» Quoted passage:
It's the Pac-12 against the Big Sky.

A glorified scrimmage.

A Montana athletic department payday and not much more.

Hardly competitive football. 

That wasn't always the case for these schools.

Seventy-two years ago, the Huskies and Grizzlies were members of the Pacific Coast Conference, both eligible for the Rose Bowl, which was one of just four bowl games offered at the time and a postseason prize that welcomed the UW once a decade and Montana not at all.

Realignment of sorts sent them in radically different directions.

Montana decided to downsize football in 1949 and left the PCC. Meantime, the Huskies tried to buy their way to college greatness by basically purchasing all-everything Los Angeles-area running back Hugh McElhenny on the orders of the school president through an alumni fund. Yes, Hugh made more playing for the UW than he did as an NFL rookie for the San Francisco 49ers.

Four years after McElhenny used up his Husky eligibility, the UW in 1955 found itself caught up in college football's first major scandal and was penalized for improperly paying several other players, something most major schools did post-World War II in an effort to rebuild their manpower-tested programs. 

The PCC disbanded.

Nearly every other member school was found guilty of operating a slush fund.

The entire UW athletic program was put on probation.

McElhenny, who's 92 and living in California, once described to the Seattle Post-Intelligencer (and me) how USC paid him under the table for a year and how top schools such as Alabama made him extra-benefits offers before he accepted the UW's off-the-books generosity.

The point of all of this: College football, from coast to coast, always has been big business, whether abiding by the rules or not.

There's no sense in pretending otherwise. 

Texas and Oklahoma now want to join the SEC.

Who's to stop them?

No one, of course.

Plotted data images
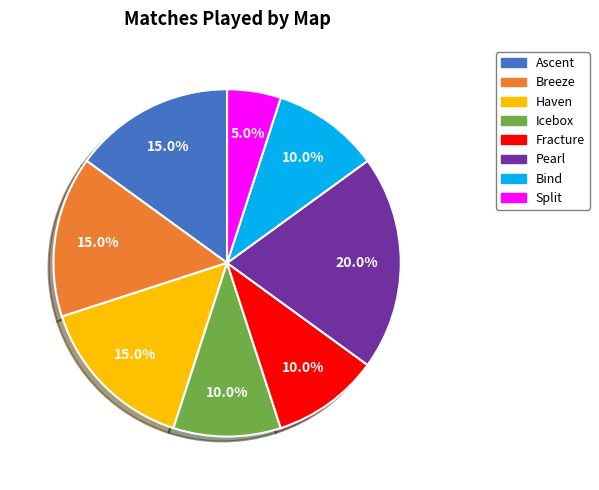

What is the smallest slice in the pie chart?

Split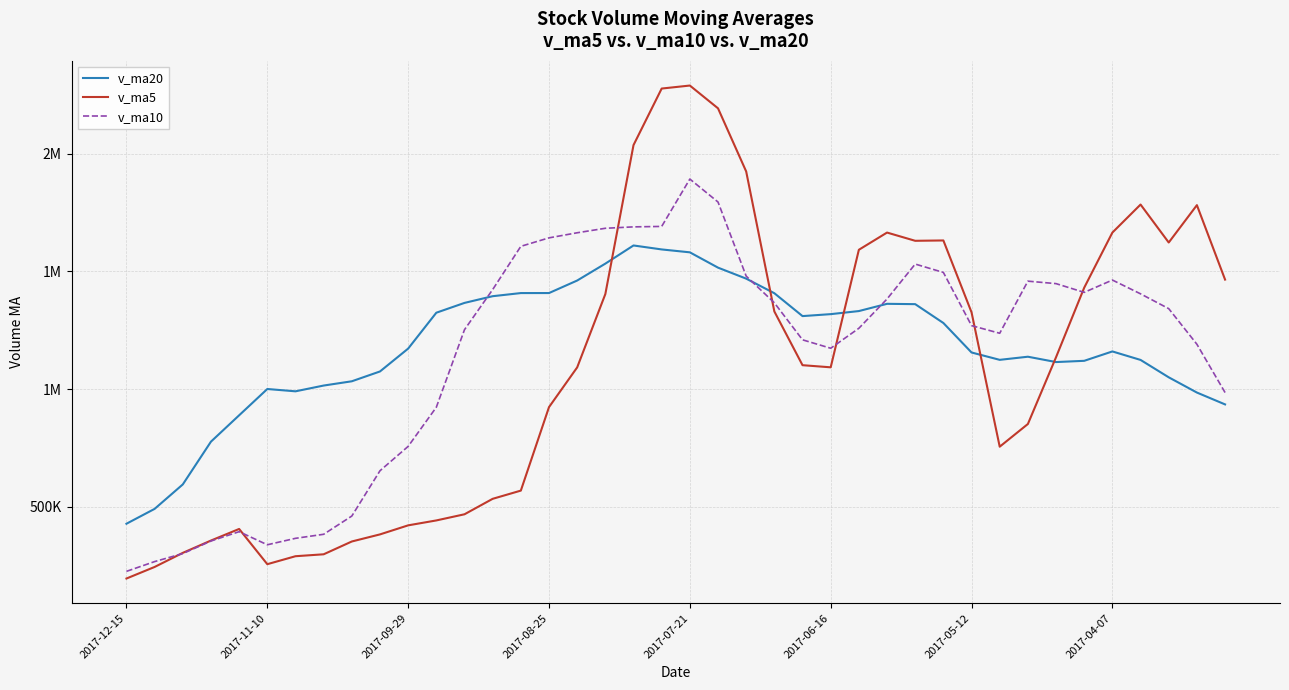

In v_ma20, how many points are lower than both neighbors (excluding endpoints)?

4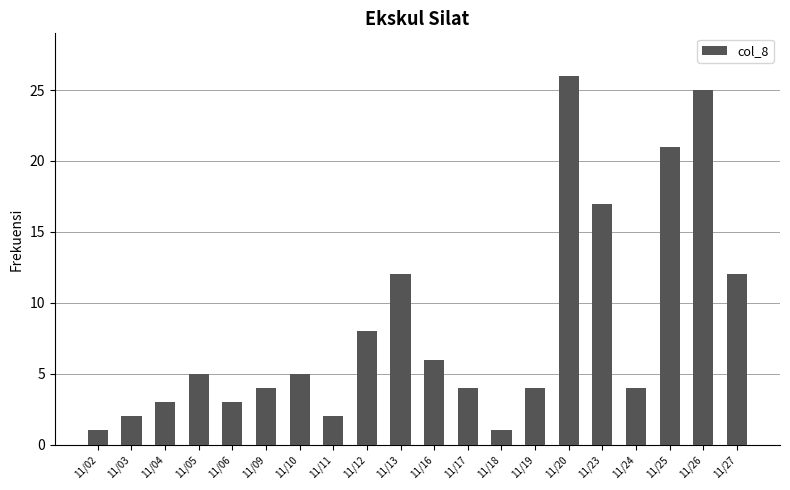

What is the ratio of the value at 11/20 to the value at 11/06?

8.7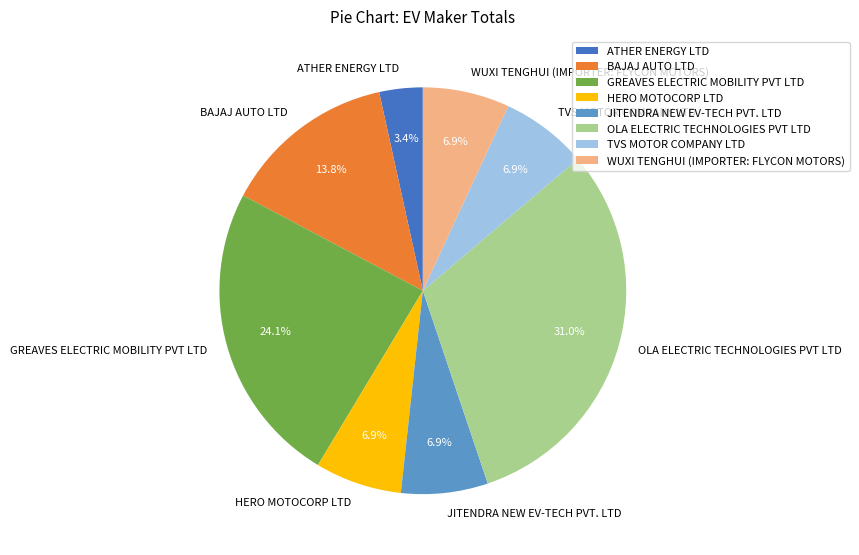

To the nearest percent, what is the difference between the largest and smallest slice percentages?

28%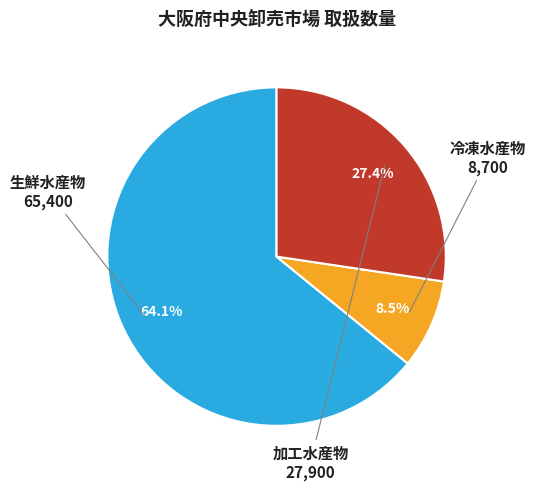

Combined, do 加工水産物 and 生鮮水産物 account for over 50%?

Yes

» Exercise tasks:
[1] Reproduce the college football passage word for word, starting at "It's the Pac-12" and ending at "not at all.".
[2] Answer from the college football passage:
(a) How many bowl games were offered at the time when the Huskies and Grizzlies were both in the Pacific Coast Conference?
(b) In what year did Montana decide to downsize football and leave the PCC?
(c) How old is McElhenny?

» Per-task answers:
[1]
It's the Pac-12 against the Big Sky.

A glorified scrimmage.

A Montana athletic department payday and not much more.

Hardly competitive football. 

That wasn't always the case for these schools.

Seventy-two years ago, the Huskies and Grizzlies were members of the Pacific Coast Conference, both eligible for the Rose Bowl, which was one of just four bowl games offered at the time and a postseason prize that welcomed the UW once a decade and Montana not at all.

[2]
(a) Four
(b) 1949
(c) 92